Пич молчал целую минуту.
— Когда вы смотрите на нее или слушаете, что она говорит, вам кажется, что ничто не может пробить эту броню. Вам кажется, что внутри у нее нет ничего такого, что может треснуть или сломаться. Но это заблуждение.
Таннер удивленно взглянул на Пича: подобного разговора он, признаться, не ожидал.
— Такой человек, как вы, наверное, привык к более искушенным леди, у которых достаточно опыта, чтобы понять разницу между лестью и ухаживанием. Думаю, что вы привыкли к тому, чтобы получить от женщины удовольствие и уйти от нее, даже не оглянувшись. Вы, верно, никогда не беспокоились о том, , что можете отравить сознание женщины. И это было бы нормально… если только вы ограничивались бы профессионалками или опытными женщинами вашего круга.
Таннер не верил своим ушам. Пич предупреждает его насчет Фокс, напоминая ему, что Фокс не такая, как те женщины, которых он знал, и просит, чтобы он не разбивал ей сердце.
— Успокойтесь, мистер Эрнандес, — мрачно сказал он. — Я восхищаюсь Фокс и уважаю ее. Только и всего. Ничего больше, уверяю вас.
— Я не за вас беспокоюсь, мистер Таннер.
На это ответить было нечего. Поэтому он встал и пошел проверять лошадей и мулов.
Что-то изменилось прошлой ночью. В результате отношения между ним и Фокс стали проще, они чувствовали себя более непринужденно в обществе друг друга. Да, был момент — там, в тесной палатке, — когда его вдруг охватило желание, но в ту ночь случилось нечто большее, чем сильное сексуальное влечение.

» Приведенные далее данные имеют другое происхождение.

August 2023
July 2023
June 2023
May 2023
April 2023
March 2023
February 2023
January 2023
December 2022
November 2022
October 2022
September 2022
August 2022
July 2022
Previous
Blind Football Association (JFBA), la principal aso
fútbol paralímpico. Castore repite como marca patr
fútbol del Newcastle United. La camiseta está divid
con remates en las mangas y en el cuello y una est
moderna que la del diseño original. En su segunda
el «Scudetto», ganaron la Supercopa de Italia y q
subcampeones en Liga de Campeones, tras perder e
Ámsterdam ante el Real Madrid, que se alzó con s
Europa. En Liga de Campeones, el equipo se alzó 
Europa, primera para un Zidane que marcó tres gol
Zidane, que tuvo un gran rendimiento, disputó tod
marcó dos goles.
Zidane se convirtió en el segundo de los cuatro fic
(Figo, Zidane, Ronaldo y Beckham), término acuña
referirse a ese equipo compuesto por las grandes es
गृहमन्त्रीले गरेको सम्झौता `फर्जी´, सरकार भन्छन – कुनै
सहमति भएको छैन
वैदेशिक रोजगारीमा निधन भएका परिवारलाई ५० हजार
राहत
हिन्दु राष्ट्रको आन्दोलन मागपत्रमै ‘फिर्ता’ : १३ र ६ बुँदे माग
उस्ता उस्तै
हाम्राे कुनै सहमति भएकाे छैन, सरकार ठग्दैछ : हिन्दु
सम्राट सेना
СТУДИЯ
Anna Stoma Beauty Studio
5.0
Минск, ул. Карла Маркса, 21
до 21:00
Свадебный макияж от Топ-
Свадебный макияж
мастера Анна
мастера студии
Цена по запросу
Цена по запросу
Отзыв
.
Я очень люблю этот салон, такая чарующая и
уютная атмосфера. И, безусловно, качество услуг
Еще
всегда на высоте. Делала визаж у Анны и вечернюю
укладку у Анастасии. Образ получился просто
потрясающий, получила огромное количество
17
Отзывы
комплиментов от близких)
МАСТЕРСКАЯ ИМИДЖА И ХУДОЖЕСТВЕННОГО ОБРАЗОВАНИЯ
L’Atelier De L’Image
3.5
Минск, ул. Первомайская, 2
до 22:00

Все же он понял, о чем говорил Пич. Фокс действительно не была той женщиной, с которыми он привык иметь дело. Этого он не мог отрицать. Прислонившись к боку ее мустанга, он покачал головой и улыбнулся, представив себе, как он будет знакомить ее со своим отцом. Общество, к которому принадлежал его отец, никогда не примет Фокс. Ее появление вызвало бы страшный скандал.